Smith, the Kansas City diocese's spokesman, said he didn't think his diocese had directly communicated with Wyoming law enforcement. He said Missouri church leaders had offered support to those victims and their relatives who came forward with allegations against Hart.
"That's been a big deal with Bishop Hart because his pattern was to abuse brothers, so a whole family was affected by the abuse that he inflicted on these young men and that affected their whole family because typically they were families that were close to him and thought that he was (great)," Smith said, "and he wasn't."

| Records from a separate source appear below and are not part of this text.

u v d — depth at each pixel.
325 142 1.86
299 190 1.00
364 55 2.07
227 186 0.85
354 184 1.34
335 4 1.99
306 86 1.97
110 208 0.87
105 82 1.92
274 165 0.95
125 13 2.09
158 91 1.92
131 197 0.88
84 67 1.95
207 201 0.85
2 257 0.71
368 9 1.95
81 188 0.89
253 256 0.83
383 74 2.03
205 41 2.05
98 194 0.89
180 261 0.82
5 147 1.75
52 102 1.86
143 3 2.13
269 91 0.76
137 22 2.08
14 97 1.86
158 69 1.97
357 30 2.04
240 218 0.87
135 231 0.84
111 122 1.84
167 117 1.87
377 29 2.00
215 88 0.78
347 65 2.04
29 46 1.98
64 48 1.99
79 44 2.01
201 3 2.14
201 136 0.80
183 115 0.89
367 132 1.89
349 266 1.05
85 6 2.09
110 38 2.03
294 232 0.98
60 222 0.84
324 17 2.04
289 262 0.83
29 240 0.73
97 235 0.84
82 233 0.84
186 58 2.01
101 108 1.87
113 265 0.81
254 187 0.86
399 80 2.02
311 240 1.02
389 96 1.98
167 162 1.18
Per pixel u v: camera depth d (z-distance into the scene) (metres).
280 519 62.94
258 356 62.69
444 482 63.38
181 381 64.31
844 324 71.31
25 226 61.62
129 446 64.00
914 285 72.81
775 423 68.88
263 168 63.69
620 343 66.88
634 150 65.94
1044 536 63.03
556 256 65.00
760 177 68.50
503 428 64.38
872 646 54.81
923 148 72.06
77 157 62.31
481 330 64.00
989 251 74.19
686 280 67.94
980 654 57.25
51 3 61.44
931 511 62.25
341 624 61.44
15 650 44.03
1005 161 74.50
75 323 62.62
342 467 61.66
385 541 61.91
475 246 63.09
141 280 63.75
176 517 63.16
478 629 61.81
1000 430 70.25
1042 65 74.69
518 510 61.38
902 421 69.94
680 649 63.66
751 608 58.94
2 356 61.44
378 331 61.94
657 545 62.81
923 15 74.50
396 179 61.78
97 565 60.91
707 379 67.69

Rebecca Randles, an attorney in Kansas City who has represented multiple alleged victims of Hart's, told the Star-Tribune on Thursday morning that she has a photo of Hart eating dinner with a family in Kansas City decades ago. Two brothers in the same family later accused Hart of sexual and emotional abuse, dating back to 1963.
She said that Hart was known to "party" with two other clergyman in Kansas City who had faced accusations of sexual abuse.
"They partied together at Lake Viking," Randles continued, referring to a small waterfront community in northern Missouri. The Kansas City Star has reported that, in lawsuits, Hart and the other accused priests were alleged to have plied the boys with alcohol, marijuana and pornography before abusing them.
Randles and representatives from SNAP -- the Survivors Network of Those Abused by Priests -- held a press conference in Kansas City early Thursday afternoon, outside of Guardian Angels, which was Hart's first posting as a priest.
Randles said she was calling on the Kansas City diocese to work with law enforcement in Kansas and Missouri -- Kansas City sits on the border of the two states -- and in Wyoming.
"The Kansas City-St. Joseph diocese has also had predators in their midst, Hart and others, and we would encourage them to take a second look and work with prosecutors on those criminals," she said.
SNAP officials, meanwhile, called on more victims to come forward and on the Kansas City diocese to take steps to find more victims.
The group called on Kansas City Bishop James Johnston to launch, "a long overdue but crucial outreach drive so that others with information about Hart’s alleged wrongdoing will call police and help ensure a successful prosecution."